Case ID: ill-app-3d_28/html/0324-01.html
Source: Caselaw Access Project
Author: {"author": "Mir. JUSTICE KARNS", "license": "Public Domain", "url": "https://static.case.law/"}
Date Created: 2024-08-24T03:29:51.129683

Russell Erlinger et al., Plaintiffs-Appellees, v. The City Council of the City of Belleville et al., Defendants-Appellants.
    (No. 74-126;
    Fifth District
    April 30, 1975.
    Robert J. Sprague, of Belleville, for appellants.
    William D. Stiehl, of Belleville, for appellees.
   Mir. JUSTICE KARNS

delivered the opinion of the court:

This is an appeal from an order of the Circuit Court of St. Clair County invalidating an ordinance of the City Council of Belleville which changed the zoning classification of the property of plaintiffs-appellees from single family residential to multifamily residential. The court further directed the City to reclassify the property as heavy commercial. The suit filed in the circuit court purportedly was pursuant to the provisions of the Administrative Review Act. Ill. Rev. Stat. 1973, ch. 110, par. 264 et seq.

On appeal, defendants-appellants urge that the plaintiffs did not meet the burden of proof justifying reclassification of the property; that the zoning designation of property should be changed only when tire public good demands it; and that the trial court erred in not limiting its inquiry to the issue of the manifest weight of the evidence.
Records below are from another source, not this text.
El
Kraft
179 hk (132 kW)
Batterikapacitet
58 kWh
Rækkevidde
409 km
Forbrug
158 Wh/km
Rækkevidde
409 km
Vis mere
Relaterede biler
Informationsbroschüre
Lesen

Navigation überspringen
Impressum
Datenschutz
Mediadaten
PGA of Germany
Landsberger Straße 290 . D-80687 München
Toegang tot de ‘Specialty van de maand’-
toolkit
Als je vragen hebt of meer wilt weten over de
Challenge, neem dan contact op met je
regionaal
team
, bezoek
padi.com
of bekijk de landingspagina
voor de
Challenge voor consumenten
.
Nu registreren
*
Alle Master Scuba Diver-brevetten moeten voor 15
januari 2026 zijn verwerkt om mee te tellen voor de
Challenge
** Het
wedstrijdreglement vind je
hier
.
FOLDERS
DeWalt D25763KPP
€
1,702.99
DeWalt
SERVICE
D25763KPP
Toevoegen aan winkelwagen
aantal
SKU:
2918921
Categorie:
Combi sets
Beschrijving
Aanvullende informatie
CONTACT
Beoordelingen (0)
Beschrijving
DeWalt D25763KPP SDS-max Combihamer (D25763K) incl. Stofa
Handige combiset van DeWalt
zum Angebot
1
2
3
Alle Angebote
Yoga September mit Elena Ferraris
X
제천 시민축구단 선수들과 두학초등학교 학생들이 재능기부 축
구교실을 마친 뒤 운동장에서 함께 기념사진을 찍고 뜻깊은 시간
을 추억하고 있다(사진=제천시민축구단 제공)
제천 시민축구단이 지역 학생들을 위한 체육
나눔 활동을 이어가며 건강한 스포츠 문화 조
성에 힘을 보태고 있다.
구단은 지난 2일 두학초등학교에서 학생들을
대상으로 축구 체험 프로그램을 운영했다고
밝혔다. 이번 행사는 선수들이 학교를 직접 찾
In the view we take of the case, however, we cannot reach these issues.

The plaintiffs filed a petition for administrative review from the legislative act of the City Council of the City of Belleville refusing to reclassify plaintiffs’ property under the zoning ordinance of the City. Although the petition for administrative review refers to the City Council as an administrative agency, it is obvious that the City Council is a legislative body; and in the instant case its action in refusing to reclassify plaintiffs’ property to their liking was embodied in an ordinance, the usual and customary means by which municipal legislative bodies act.

It is well settled that the Administrative Review Act cannot be employed to review the exercise of an act of discretion by a legislative body. (Fitzpatrick v. City of Springfield, 10 Ill.App.3d 317, 293 N.E.2d 712 (1973); Artz v. Commercial National Bank, 125 Ill.App.2d 86, 259 N.E.2d 813 (1970); Camardo v. Village of La Grange Park, 61 Ill.App.2d 302, 210 N.E.2d 16 (1965); Traders Development Corp. v. Zoning Board of Appeals, 20 Ill.App.2d 383, 156 N.E.2d 274 (1959).) This court has recently reaffirmed this settled principle of law in Meyer v. County of Madison, 7 Ill.App.3d 289, 287 N.E.2d 159 (1972).

This point was never raised, either in the trial court or in this court. But the silence of the parties cannot vest the circuit court with jurisdiction which is otherwise clearly not granted to it. In Flowers v. Village of Indian Creek, 22 Ill.App.3d 6, 316 N.E.2d 552 (1974), the court stated:

“Where the final action is taken by the legislative body it is not an administrative decision within the purview of the Administrative Review Act. The filing of a count under the Administrative Review Act procedures here was a nullity and the order purporting to affirm the actions of the Village Board of Indian Creek was void and without jurisdiction. [Citation.]” (22 Ill.App.3d 6, 9, 316 N.E.2d 552, 555.)

As observed in Flowers, it was the duty of the trial court to dismiss the petition for administrative review on its own motion. That the court did not do so here gives us no jurisdiction to consider the merits of the case.

Accordingly, the order of the Circuit Court of St. Clair County is reversed and the petition for administrative review is dismissed.

Reversed; petition dismissed.

JONES, P. J., and G. MORAN, J., concur.